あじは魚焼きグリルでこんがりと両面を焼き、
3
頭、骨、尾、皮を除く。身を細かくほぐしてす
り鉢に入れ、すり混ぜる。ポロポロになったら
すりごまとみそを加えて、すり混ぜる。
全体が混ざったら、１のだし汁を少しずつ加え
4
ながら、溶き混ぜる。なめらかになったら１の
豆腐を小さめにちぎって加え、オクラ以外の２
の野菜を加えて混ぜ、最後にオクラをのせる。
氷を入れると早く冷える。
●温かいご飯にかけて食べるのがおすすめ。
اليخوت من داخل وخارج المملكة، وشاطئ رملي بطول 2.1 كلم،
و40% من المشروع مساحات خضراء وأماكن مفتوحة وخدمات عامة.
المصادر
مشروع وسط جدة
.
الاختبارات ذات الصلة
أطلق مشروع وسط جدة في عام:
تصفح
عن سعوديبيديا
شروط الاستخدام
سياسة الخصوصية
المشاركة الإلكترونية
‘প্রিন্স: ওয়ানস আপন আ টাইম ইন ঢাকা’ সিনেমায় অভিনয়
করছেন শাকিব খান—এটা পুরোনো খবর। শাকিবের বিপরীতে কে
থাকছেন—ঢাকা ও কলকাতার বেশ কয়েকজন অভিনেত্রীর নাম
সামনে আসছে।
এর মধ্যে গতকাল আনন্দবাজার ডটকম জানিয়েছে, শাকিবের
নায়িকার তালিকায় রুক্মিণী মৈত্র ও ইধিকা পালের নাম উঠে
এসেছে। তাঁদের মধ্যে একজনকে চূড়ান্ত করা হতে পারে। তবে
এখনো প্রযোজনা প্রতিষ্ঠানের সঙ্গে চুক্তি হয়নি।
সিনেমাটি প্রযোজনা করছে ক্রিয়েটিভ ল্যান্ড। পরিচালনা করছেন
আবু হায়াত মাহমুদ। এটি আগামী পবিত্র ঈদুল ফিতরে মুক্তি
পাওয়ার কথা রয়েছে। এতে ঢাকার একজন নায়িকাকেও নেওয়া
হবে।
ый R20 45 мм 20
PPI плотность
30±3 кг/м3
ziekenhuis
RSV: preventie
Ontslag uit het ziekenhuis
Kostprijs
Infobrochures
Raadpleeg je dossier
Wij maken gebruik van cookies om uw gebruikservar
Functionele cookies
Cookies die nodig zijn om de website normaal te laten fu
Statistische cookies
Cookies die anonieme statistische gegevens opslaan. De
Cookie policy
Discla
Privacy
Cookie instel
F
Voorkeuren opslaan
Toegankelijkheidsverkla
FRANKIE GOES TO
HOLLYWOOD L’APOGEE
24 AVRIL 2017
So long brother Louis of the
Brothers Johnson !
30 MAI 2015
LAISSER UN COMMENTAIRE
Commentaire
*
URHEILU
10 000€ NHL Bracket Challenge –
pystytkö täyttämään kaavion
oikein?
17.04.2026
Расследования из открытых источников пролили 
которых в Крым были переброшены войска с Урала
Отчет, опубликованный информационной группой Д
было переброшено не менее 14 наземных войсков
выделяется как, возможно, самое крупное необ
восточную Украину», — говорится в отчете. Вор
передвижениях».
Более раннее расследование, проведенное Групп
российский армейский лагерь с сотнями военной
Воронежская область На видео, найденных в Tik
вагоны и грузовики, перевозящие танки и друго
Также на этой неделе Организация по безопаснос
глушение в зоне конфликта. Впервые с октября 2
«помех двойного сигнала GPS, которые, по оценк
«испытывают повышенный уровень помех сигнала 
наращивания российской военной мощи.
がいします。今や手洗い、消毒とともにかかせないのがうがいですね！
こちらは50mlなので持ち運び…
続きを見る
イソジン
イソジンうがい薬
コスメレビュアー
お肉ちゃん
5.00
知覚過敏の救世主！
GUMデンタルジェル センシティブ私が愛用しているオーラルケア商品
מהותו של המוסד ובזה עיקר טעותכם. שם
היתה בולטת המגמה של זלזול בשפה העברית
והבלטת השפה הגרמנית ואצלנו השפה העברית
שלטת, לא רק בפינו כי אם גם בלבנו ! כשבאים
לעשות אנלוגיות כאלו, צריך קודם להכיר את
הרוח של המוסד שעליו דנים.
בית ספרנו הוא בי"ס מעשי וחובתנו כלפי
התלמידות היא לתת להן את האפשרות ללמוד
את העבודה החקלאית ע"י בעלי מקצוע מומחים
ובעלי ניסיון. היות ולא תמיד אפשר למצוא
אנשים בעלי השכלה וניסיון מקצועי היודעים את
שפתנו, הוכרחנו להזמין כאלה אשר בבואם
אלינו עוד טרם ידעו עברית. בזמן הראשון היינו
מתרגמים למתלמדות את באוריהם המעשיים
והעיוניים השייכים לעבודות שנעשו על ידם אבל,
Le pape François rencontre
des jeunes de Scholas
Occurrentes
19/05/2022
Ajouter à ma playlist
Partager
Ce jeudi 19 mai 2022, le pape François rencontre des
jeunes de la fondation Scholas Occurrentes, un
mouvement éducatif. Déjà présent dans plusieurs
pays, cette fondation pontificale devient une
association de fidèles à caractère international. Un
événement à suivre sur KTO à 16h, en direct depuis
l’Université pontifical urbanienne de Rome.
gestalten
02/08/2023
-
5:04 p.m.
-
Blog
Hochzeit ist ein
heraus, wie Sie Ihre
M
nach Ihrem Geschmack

::::

> **Required work**: From the opening line of the data above through the line that contains "এখনো প্রযোজনা প্রতিষ্ঠানের সঙ্গে চুক্তি হয়নি।", please print each line as it stands and only those lines.

> **Task output**:
あじは魚焼きグリルでこんがりと両面を焼き、
3
頭、骨、尾、皮を除く。身を細かくほぐしてす
り鉢に入れ、すり混ぜる。ポロポロになったら
すりごまとみそを加えて、すり混ぜる。
全体が混ざったら、１のだし汁を少しずつ加え
4
ながら、溶き混ぜる。なめらかになったら１の
豆腐を小さめにちぎって加え、オクラ以外の２
の野菜を加えて混ぜ、最後にオクラをのせる。
氷を入れると早く冷える。
●温かいご飯にかけて食べるのがおすすめ。
اليخوت من داخل وخارج المملكة، وشاطئ رملي بطول 2.1 كلم،
و40% من المشروع مساحات خضراء وأماكن مفتوحة وخدمات عامة.
المصادر
مشروع وسط جدة
.
الاختبارات ذات الصلة
أطلق مشروع وسط جدة في عام:
تصفح
عن سعوديبيديا
شروط الاستخدام
سياسة الخصوصية
المشاركة الإلكترونية
‘প্রিন্স: ওয়ানস আপন আ টাইম ইন ঢাকা’ সিনেমায় অভিনয়
করছেন শাকিব খান—এটা পুরোনো খবর। শাকিবের বিপরীতে কে
থাকছেন—ঢাকা ও কলকাতার বেশ কয়েকজন অভিনেত্রীর নাম
সামনে আসছে।
এর মধ্যে গতকাল আনন্দবাজার ডটকম জানিয়েছে, শাকিবের
নায়িকার তালিকায় রুক্মিণী মৈত্র ও ইধিকা পালের নাম উঠে
এসেছে। তাঁদের মধ্যে একজনকে চূড়ান্ত করা হতে পারে। তবে
এখনো প্রযোজনা প্রতিষ্ঠানের সঙ্গে চুক্তি হয়নি।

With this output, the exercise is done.